The Benefits of Digital Radiography
From intraoral to panoramic to 3D CBCT, digital radiography is enhancing the practice of dentistry. Even for those who are closer to retirement than the beginning of their careers, the experts interviewed for this article all agree that it may still be worthwhile to upgrade to a digital system. Maintaining a film-based practice takes up expensive space and there are a lot of costs, such as maintenance and discarding of processing fluids, Farman says.
But no matter what system is in place, the most important thing is to image wisely, Farman stresses. “We go to dental school to acquire knowledge, and professional judgment should be used in selection of all radiographic images that are going to be provided based upon individual patient needs. Therefore, we should select the images that are needed for each particular case and minimize the amount of radiation that is needed for each case. This is particularly important when treating children because they are more highly susceptible to radiation.” He adds that the industry has done a good job in trying to minimize radiation exposure.
Decreasing radiation dose is one of the many reasons that dentists might switch from film to digital, Tyndall says. “Going from film to digital can be up to four times less radiation as long as the dose is minimized. Going from film to PSP can be two times less radiation as long as the dose is minimized.”

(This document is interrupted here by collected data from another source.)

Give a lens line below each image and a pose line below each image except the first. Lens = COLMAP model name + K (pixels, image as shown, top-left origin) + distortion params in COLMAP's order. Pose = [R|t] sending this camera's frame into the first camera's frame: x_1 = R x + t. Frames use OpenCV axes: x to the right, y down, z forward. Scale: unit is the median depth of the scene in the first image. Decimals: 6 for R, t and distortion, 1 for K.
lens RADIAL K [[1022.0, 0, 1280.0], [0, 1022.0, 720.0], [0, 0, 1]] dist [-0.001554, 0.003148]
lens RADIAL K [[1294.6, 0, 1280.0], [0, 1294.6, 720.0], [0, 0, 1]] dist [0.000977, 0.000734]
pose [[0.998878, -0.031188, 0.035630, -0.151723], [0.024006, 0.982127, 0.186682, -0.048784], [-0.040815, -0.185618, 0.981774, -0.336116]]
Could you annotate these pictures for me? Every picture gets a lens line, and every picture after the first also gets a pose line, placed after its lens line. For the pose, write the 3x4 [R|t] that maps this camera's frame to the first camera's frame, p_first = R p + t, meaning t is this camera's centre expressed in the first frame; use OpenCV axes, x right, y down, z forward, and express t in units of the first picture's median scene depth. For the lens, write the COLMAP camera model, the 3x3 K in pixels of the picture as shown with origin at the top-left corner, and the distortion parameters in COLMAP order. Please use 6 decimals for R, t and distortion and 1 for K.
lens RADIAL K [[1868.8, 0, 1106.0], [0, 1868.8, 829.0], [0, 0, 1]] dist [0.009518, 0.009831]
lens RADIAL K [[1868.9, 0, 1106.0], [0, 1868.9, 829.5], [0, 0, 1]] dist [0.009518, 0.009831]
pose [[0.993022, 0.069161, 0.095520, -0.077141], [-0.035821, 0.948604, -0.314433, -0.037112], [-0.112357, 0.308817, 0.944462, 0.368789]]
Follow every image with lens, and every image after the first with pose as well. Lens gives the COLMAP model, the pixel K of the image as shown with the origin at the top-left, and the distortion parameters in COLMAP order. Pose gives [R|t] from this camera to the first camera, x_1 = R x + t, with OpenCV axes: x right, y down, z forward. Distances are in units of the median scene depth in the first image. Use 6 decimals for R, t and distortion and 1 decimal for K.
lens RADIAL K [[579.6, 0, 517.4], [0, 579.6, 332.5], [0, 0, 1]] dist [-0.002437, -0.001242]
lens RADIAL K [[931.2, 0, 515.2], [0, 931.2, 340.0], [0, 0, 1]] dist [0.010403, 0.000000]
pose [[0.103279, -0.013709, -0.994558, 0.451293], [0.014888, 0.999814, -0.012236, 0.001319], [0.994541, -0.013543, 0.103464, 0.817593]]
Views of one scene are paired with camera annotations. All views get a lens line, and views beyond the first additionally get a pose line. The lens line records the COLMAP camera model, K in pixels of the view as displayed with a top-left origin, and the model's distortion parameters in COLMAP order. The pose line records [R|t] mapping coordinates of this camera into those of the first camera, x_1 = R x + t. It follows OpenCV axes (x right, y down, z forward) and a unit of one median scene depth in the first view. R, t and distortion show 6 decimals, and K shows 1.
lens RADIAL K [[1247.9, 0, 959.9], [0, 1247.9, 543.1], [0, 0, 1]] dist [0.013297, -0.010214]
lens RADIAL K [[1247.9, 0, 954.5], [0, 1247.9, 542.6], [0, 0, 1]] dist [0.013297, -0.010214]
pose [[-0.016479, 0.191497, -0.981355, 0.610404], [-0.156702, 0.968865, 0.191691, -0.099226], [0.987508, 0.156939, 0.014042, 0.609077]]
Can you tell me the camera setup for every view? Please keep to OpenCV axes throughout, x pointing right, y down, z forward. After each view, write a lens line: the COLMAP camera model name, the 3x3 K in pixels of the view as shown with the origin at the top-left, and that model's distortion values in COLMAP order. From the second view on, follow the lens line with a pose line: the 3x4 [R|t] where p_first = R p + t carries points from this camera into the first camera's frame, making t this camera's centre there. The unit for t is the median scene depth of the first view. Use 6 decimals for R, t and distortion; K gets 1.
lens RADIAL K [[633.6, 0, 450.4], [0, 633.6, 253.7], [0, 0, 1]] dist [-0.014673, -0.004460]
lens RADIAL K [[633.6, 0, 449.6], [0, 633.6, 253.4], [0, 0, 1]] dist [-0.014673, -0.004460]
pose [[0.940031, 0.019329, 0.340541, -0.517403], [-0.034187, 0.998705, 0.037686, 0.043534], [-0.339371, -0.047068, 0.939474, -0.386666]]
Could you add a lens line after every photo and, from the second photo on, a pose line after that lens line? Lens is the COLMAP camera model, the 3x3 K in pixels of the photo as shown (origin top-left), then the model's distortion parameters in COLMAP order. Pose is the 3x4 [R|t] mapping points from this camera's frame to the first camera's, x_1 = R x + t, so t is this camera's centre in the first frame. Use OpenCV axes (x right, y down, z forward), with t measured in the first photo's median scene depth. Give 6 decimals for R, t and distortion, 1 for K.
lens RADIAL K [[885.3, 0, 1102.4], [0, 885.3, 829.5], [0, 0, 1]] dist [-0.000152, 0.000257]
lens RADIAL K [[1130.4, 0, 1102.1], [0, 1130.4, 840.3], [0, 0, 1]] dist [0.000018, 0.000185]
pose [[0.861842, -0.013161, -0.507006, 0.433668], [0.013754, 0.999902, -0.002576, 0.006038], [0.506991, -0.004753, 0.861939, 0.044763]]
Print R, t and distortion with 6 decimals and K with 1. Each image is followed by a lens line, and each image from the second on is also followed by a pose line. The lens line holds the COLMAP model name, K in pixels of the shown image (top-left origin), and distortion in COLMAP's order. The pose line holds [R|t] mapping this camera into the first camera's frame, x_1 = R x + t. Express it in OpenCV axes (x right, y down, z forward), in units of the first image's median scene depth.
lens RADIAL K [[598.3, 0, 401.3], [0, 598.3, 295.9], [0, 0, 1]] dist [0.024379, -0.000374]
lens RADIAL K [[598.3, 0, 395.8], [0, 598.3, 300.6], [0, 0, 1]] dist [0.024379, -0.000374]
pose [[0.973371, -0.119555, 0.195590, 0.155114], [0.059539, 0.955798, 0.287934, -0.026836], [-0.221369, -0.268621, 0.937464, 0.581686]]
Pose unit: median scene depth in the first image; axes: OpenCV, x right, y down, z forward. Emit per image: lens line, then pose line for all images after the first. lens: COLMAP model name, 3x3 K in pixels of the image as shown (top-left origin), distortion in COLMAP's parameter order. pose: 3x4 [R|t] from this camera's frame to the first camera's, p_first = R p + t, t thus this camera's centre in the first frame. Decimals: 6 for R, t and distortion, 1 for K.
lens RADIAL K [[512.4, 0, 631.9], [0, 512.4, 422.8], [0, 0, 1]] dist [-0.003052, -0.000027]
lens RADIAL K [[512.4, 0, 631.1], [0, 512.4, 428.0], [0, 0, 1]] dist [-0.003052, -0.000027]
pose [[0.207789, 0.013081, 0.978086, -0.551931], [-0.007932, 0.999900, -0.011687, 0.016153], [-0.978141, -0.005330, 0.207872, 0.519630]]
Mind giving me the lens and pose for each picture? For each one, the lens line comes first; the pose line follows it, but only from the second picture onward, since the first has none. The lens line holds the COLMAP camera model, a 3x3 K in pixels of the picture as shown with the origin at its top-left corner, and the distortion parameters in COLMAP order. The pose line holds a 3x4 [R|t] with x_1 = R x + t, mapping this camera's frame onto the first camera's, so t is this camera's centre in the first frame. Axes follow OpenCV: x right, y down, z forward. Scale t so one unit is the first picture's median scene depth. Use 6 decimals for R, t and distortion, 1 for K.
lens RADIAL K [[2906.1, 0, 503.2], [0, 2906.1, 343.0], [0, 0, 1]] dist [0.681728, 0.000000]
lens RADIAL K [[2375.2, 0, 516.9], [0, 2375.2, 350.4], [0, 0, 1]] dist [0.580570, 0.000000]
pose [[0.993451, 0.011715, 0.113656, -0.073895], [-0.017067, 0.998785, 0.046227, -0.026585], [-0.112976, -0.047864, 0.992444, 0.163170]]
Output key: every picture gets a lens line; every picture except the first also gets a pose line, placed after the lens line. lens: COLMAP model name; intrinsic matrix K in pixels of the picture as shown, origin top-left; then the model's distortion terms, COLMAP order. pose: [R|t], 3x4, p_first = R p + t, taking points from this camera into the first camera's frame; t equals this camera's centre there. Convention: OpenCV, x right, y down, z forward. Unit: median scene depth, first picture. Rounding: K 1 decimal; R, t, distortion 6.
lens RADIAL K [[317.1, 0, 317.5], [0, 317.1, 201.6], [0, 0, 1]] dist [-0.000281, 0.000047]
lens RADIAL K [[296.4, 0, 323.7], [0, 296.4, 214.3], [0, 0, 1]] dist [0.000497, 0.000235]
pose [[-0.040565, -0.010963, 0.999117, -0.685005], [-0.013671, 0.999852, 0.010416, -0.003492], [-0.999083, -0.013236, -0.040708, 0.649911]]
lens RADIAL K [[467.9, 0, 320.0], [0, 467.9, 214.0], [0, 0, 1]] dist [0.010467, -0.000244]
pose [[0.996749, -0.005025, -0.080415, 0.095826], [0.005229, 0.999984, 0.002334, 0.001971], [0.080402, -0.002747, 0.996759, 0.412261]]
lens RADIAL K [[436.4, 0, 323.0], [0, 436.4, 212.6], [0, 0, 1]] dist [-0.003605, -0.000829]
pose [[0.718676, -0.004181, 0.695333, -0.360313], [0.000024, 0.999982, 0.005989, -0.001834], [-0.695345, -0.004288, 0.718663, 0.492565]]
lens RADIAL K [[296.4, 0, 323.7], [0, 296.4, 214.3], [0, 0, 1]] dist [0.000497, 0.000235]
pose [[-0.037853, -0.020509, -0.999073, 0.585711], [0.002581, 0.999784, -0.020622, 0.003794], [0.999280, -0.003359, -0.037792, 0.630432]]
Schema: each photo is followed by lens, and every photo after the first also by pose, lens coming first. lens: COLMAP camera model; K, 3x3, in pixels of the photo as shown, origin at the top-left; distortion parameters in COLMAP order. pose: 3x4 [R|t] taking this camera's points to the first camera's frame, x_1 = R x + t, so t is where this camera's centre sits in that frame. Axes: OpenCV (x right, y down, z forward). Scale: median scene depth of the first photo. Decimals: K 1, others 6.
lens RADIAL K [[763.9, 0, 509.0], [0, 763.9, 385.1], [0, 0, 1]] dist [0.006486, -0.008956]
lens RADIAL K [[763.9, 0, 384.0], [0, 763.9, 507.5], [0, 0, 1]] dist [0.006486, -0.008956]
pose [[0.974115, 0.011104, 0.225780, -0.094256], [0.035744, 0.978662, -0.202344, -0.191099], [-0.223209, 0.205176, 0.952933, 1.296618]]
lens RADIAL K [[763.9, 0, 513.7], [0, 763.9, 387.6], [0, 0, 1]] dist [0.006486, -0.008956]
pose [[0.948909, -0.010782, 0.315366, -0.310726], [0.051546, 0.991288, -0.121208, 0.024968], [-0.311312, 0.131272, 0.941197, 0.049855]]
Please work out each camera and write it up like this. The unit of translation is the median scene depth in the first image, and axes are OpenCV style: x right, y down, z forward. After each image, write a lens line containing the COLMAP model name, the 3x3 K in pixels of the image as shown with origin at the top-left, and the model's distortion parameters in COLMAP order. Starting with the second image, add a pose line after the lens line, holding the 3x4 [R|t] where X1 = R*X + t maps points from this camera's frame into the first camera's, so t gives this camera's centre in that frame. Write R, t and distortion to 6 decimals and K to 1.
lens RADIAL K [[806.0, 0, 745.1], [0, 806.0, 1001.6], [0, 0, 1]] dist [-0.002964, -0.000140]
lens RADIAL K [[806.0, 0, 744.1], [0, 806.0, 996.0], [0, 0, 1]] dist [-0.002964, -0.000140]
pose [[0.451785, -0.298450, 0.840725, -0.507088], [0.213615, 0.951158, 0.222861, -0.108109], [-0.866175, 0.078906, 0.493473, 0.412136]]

When choosing a digital radiographic system, the entire staff must be involved in the decision-making process from day one. Sales representatives should talk to clinicians and staff—it’s critical in making the right decision.
“Before they buy any system, whether it’s 2D or 3D, dentists should talk to people who actually own and use the system. Don’t just look at brochures, don’t just listen to the salesperson and look at the pretty images on the screen,” Tyndall says. “Always talk to your colleagues. Don’t be the dentist who spreads out brochures on a table top and then looks at them for 6 months trying to make a decision. Also, call the radiologist at the dental school you went to—it’s free advice and it’s our job to keep up with this technology.”